##### Records for the task #####
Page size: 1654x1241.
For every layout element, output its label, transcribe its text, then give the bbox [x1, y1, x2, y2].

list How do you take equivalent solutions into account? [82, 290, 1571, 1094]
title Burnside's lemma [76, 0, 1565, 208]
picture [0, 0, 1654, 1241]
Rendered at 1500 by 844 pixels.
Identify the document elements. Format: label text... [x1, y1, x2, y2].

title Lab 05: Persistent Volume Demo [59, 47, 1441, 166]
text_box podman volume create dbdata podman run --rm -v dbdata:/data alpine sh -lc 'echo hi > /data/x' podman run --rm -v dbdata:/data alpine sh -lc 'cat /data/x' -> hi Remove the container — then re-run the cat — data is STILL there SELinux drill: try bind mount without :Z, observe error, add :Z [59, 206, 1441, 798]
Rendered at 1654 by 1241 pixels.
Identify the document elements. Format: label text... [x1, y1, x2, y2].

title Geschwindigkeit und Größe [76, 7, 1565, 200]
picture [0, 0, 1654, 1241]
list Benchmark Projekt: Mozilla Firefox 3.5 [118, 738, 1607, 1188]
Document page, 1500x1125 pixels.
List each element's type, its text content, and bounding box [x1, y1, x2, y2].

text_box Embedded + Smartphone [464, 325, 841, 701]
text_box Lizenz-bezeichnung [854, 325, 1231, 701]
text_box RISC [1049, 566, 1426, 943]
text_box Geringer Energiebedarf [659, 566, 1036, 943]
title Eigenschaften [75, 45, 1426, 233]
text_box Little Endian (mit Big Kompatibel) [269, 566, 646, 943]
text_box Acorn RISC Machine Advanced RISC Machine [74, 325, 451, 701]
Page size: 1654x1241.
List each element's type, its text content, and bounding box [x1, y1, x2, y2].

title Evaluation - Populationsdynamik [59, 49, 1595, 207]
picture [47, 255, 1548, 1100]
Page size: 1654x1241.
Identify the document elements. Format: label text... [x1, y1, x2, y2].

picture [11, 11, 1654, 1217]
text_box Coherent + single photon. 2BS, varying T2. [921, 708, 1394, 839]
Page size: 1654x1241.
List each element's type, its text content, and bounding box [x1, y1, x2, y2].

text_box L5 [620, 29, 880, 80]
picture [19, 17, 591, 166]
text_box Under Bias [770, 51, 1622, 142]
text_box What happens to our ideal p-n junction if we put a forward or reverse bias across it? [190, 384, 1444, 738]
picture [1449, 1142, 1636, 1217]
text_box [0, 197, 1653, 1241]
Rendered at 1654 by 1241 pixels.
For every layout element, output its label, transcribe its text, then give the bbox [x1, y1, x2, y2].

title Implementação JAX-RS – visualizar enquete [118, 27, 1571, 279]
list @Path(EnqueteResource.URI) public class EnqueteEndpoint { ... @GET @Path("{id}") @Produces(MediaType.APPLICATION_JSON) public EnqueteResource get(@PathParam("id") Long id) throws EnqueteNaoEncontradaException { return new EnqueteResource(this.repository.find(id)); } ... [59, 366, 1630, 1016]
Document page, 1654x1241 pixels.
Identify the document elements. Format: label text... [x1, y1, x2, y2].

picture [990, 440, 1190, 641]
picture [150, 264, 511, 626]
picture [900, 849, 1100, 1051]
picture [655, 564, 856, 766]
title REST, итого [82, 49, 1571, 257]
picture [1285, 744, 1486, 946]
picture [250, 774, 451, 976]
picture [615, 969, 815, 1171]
#####
Copy the rows above word for word.

● **The reply**:
Page size: 1654x1241.
For every layout element, output its label, transcribe its text, then give the bbox [x1, y1, x2, y2].

list How do you take equivalent solutions into account? [82, 290, 1571, 1094]
title Burnside's lemma [76, 0, 1565, 208]
picture [0, 0, 1654, 1241]
Rendered at 1500 by 844 pixels.
Identify the document elements. Format: label text... [x1, y1, x2, y2].

title Lab 05: Persistent Volume Demo [59, 47, 1441, 166]
text_box podman volume create dbdata podman run --rm -v dbdata:/data alpine sh -lc 'echo hi > /data/x' podman run --rm -v dbdata:/data alpine sh -lc 'cat /data/x' -> hi Remove the container — then re-run the cat — data is STILL there SELinux drill: try bind mount without :Z, observe error, add :Z [59, 206, 1441, 798]
Rendered at 1654 by 1241 pixels.
Identify the document elements. Format: label text... [x1, y1, x2, y2].

title Geschwindigkeit und Größe [76, 7, 1565, 200]
picture [0, 0, 1654, 1241]
list Benchmark Projekt: Mozilla Firefox 3.5 [118, 738, 1607, 1188]
Document page, 1500x1125 pixels.
List each element's type, its text content, and bounding box [x1, y1, x2, y2].

text_box Embedded + Smartphone [464, 325, 841, 701]
text_box Lizenz-bezeichnung [854, 325, 1231, 701]
text_box RISC [1049, 566, 1426, 943]
text_box Geringer Energiebedarf [659, 566, 1036, 943]
title Eigenschaften [75, 45, 1426, 233]
text_box Little Endian (mit Big Kompatibel) [269, 566, 646, 943]
text_box Acorn RISC Machine Advanced RISC Machine [74, 325, 451, 701]
Page size: 1654x1241.
List each element's type, its text content, and bounding box [x1, y1, x2, y2].

title Evaluation - Populationsdynamik [59, 49, 1595, 207]
picture [47, 255, 1548, 1100]
Page size: 1654x1241.
Identify the document elements. Format: label text... [x1, y1, x2, y2].

picture [11, 11, 1654, 1217]
text_box Coherent + single photon. 2BS, varying T2. [921, 708, 1394, 839]
Page size: 1654x1241.
List each element's type, its text content, and bounding box [x1, y1, x2, y2].

text_box L5 [620, 29, 880, 80]
picture [19, 17, 591, 166]
text_box Under Bias [770, 51, 1622, 142]
text_box What happens to our ideal p-n junction if we put a forward or reverse bias across it? [190, 384, 1444, 738]
picture [1449, 1142, 1636, 1217]
text_box [0, 197, 1653, 1241]
Rendered at 1654 by 1241 pixels.
For every layout element, output its label, transcribe its text, then give the bbox [x1, y1, x2, y2].

title Implementação JAX-RS – visualizar enquete [118, 27, 1571, 279]
list @Path(EnqueteResource.URI) public class EnqueteEndpoint { ... @GET @Path("{id}") @Produces(MediaType.APPLICATION_JSON) public EnqueteResource get(@PathParam("id") Long id) throws EnqueteNaoEncontradaException { return new EnqueteResource(this.repository.find(id)); } ... [59, 366, 1630, 1016]
Document page, 1654x1241 pixels.
Identify the document elements. Format: label text... [x1, y1, x2, y2].

picture [990, 440, 1190, 641]
picture [150, 264, 511, 626]
picture [900, 849, 1100, 1051]
picture [655, 564, 856, 766]
title REST, итого [82, 49, 1571, 257]
picture [1285, 744, 1486, 946]
picture [250, 774, 451, 976]
picture [615, 969, 815, 1171]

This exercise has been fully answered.